What you will do » Nothing but the images is to be left out of your exact copy of the entries.

Extracted material »
....

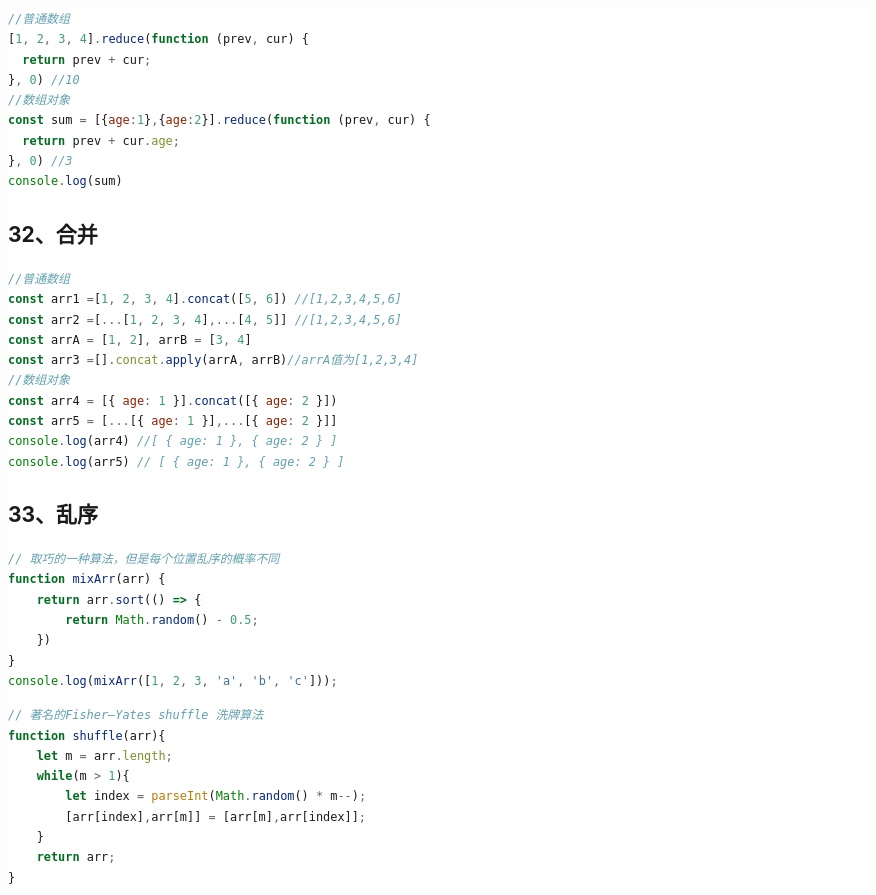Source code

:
 ```js
//普通数组
[1, 2, 3, 4].reduce(function (prev, cur) {
  return prev + cur;
}, 0) //10 
//数组对象
const sum = [{age:1},{age:2}].reduce(function (prev, cur) {
  return prev + cur.age;
}, 0) //3
console.log(sum)

```
## 32、合并

```js
//普通数组
const arr1 =[1, 2, 3, 4].concat([5, 6]) //[1,2,3,4,5,6]
const arr2 =[...[1, 2, 3, 4],...[4, 5]] //[1,2,3,4,5,6]
const arrA = [1, 2], arrB = [3, 4]
const arr3 =[].concat.apply(arrA, arrB)//arrA值为[1,2,3,4]
//数组对象
const arr4 = [{ age: 1 }].concat([{ age: 2 }])
const arr5 = [...[{ age: 1 }],...[{ age: 2 }]]
console.log(arr4) //[ { age: 1 }, { age: 2 } ]
console.log(arr5) // [ { age: 1 }, { age: 2 } ]

```

## 33、乱序

```js
// 取巧的一种算法，但是每个位置乱序的概率不同
function mixArr(arr) {
    return arr.sort(() => {
        return Math.random() - 0.5;
    })
}
console.log(mixArr([1, 2, 3, 'a', 'b', 'c'])); 
```
```js
// 著名的Fisher–Yates shuffle 洗牌算法
function shuffle(arr){
    let m = arr.length;
    while(m > 1){
        let index = parseInt(Math.random() * m--);
        [arr[index],arr[m]] = [arr[m],arr[index]];
    }
    return arr;
}
```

....

Solution to the problem »
Source code

:
 ```js
//普通数组
[1, 2, 3, 4].reduce(function (prev, cur) {
  return prev + cur;
}, 0) //10 
//数组对象
const sum = [{age:1},{age:2}].reduce(function (prev, cur) {
  return prev + cur.age;
}, 0) //3
console.log(sum)

```
## 32、合并

```js
//普通数组
const arr1 =[1, 2, 3, 4].concat([5, 6]) //[1,2,3,4,5,6]
const arr2 =[...[1, 2, 3, 4],...[4, 5]] //[1,2,3,4,5,6]
const arrA = [1, 2], arrB = [3, 4]
const arr3 =[].concat.apply(arrA, arrB)//arrA值为[1,2,3,4]
//数组对象
const arr4 = [{ age: 1 }].concat([{ age: 2 }])
const arr5 = [...[{ age: 1 }],...[{ age: 2 }]]
console.log(arr4) //[ { age: 1 }, { age: 2 } ]
console.log(arr5) // [ { age: 1 }, { age: 2 } ]

```

## 33、乱序

```js
// 取巧的一种算法，但是每个位置乱序的概率不同
function mixArr(arr) {
    return arr.sort(() => {
        return Math.random() - 0.5;
    })
}
console.log(mixArr([1, 2, 3, 'a', 'b', 'c'])); 
```
```js
// 著名的Fisher–Yates shuffle 洗牌算法
function shuffle(arr){
    let m = arr.length;
    while(m > 1){
        let index = parseInt(Math.random() * m--);
        [arr[index],arr[m]] = [arr[m],arr[index]];
    }
    return arr;
}
```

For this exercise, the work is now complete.